Ainda que de forma desajeitada o governo procura vestir com gosto e conforto
o manequim patronal. Sobre a reforma fiscal nem uma palavra. Falar de aumentos
de salários ou pensões é uma blasfémia. Reclam a necessidade de emagrecer o
trabalho e de engordar o capital. Uma troca de gorduras. Pão com manteiga para
os bancos e emprezas, bastonada aos trabalhadores. O que o governo liderado
pelos MRPP-arrependidos e apoiado pelos CDS/PP-presumidos está a fazer é a alargar
o fosso, que já é enorme, entre os que têm a propriedade dos meios de produção
e os que nada têm.
A gritaria histérica com que têm abordado o déficit das finanças públicas ultrapassou
tudo, mostrando mais sinais patológicos que financeiros e políticos. Apregoam
a necessidade de "enchugar as gorduras da função pública", mas o lodaçal fiscal
criado pelo PSD de Cavaco Silva e mantido pelo PS, é que precisa de ser enchugado.

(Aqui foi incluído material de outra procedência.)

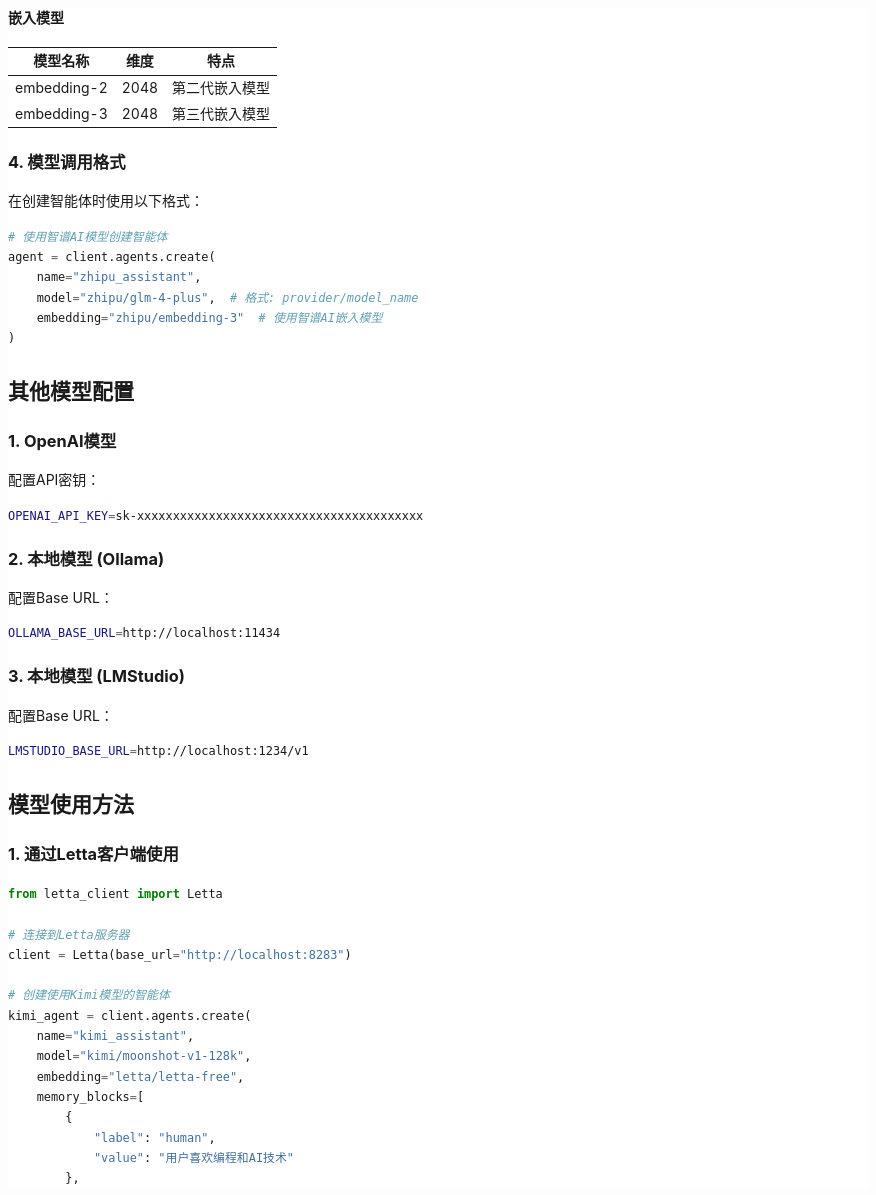 #### 嵌入模型

| 模型名称 | 维度 | 特点 |
|---------|------|------|
| embedding-2 | 2048 | 第二代嵌入模型 |
| embedding-3 | 2048 | 第三代嵌入模型 |

### 4. 模型调用格式

在创建智能体时使用以下格式：

```python
# 使用智谱AI模型创建智能体
agent = client.agents.create(
    name="zhipu_assistant",
    model="zhipu/glm-4-plus",  # 格式: provider/model_name
    embedding="zhipu/embedding-3"  # 使用智谱AI嵌入模型
)
```

## 其他模型配置

### 1. OpenAI模型

配置API密钥：

```bash
OPENAI_API_KEY=sk-xxxxxxxxxxxxxxxxxxxxxxxxxxxxxxxxxxxxxxxx
```

### 2. 本地模型 (Ollama)

配置Base URL：

```bash
OLLAMA_BASE_URL=http://localhost:11434
```

### 3. 本地模型 (LMStudio)

配置Base URL：

```bash
LMSTUDIO_BASE_URL=http://localhost:1234/v1
```

## 模型使用方法

### 1. 通过Letta客户端使用

```python
from letta_client import Letta

# 连接到Letta服务器
client = Letta(base_url="http://localhost:8283")

# 创建使用Kimi模型的智能体
kimi_agent = client.agents.create(
    name="kimi_assistant",
    model="kimi/moonshot-v1-128k",
    embedding="letta/letta-free",
    memory_blocks=[
        {
            "label": "human",
            "value": "用户喜欢编程和AI技术"
        },
```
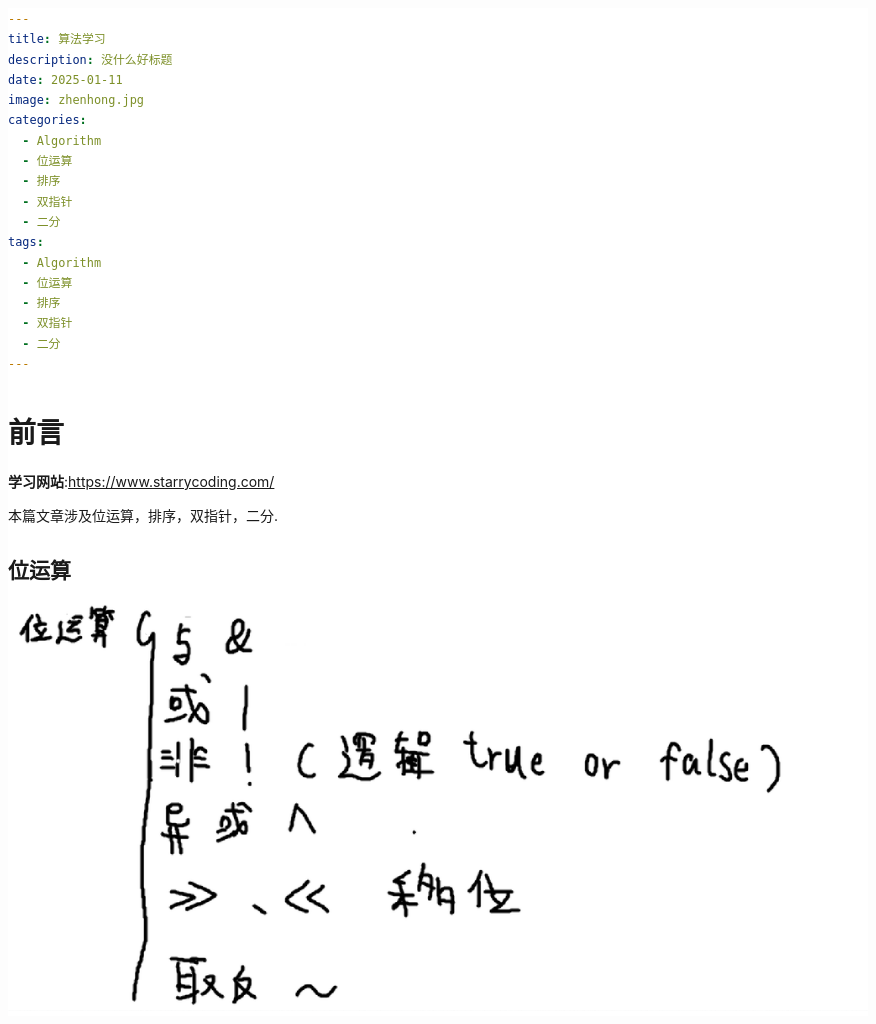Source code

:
 ```yaml
---
title: 算法学习
description: 没什么好标题
date: 2025-01-11
image: zhenhong.jpg
categories:
  - Algorithm
  - 位运算
  - 排序
  - 双指针
  - 二分
tags:
  - Algorithm
  - 位运算
  - 排序
  - 双指针
  - 二分
---
```


# 前言
**学习网站**:https://www.starrycoding.com/

本篇文章涉及位运算，排序，双指针，二分.

## 位运算

![](weiyunsuan1.png)
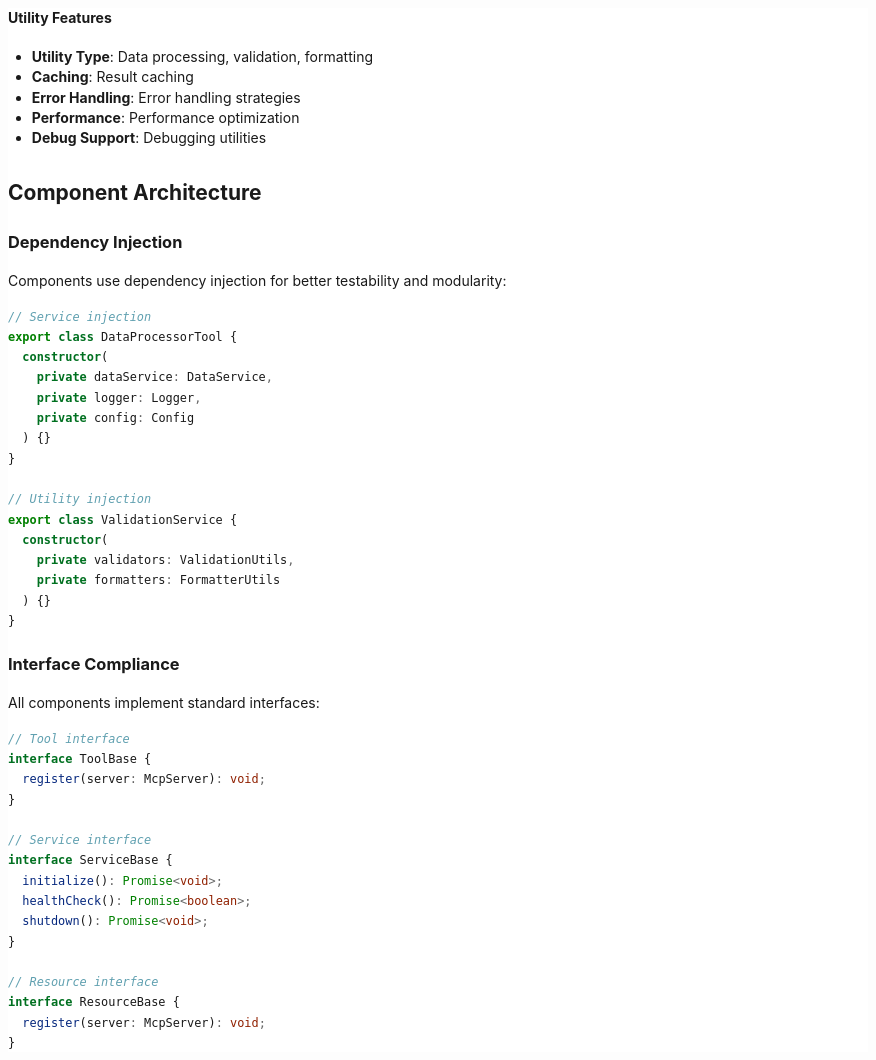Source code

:#### Utility Features
- **Utility Type**: Data processing, validation, formatting
- **Caching**: Result caching
- **Error Handling**: Error handling strategies
- **Performance**: Performance optimization
- **Debug Support**: Debugging utilities

## Component Architecture

### Dependency Injection

Components use dependency injection for better testability and modularity:

```typescript
// Service injection
export class DataProcessorTool {
  constructor(
    private dataService: DataService,
    private logger: Logger,
    private config: Config
  ) {}
}

// Utility injection
export class ValidationService {
  constructor(
    private validators: ValidationUtils,
    private formatters: FormatterUtils
  ) {}
}
```

### Interface Compliance

All components implement standard interfaces:

```typescript
// Tool interface
interface ToolBase {
  register(server: McpServer): void;
}

// Service interface
interface ServiceBase {
  initialize(): Promise<void>;
  healthCheck(): Promise<boolean>;
  shutdown(): Promise<void>;
}

// Resource interface
interface ResourceBase {
  register(server: McpServer): void;
}
```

A evasão fiscal anual calculada, ultrapassa largamente no país os mil milhões
de contos. É este o crime que o governo devia enfrentar. É em confrontos desses
que o governo pode mostrar coragem. Aumentar os impostos que atingem os trabalhadores
assalariados não é um acto de coragem mas um assalto à mão armada.
A incompetência média dos nossos governantes é um susto. Aturá-los é um fardo.
Não é preciso ser economista experimentado para perceber que a metáfora do "país
de tanga" é ridicula e desajustada. Nem é preciso ser dotado de muito bom senso
para perceber que a afirmação de que o primeiro-ministro luta contra "os que
roubam" é boçal.
Este novíssimo PREC (Processo Reacionário em Curso), se não for travado, fará
o país andar muitos anos para trás. A maioria dos portugueses quer certamente
um governo que governe. Mas julgo não querer um governo composto por gente incompetente,
precipitada, insegura, nervosa e incapaz. Um governo espalha brasas.
Como em qualquer país e em qualquer tempo, este em que vivemos tem os seus problemas
para resolver. Por isso precisamos de um governo de políticos. Não precisamos
de um governo de pequeninos gestores, à mistura com um punhado de agitadores
sob as ordens de uma qualquer tezoureira.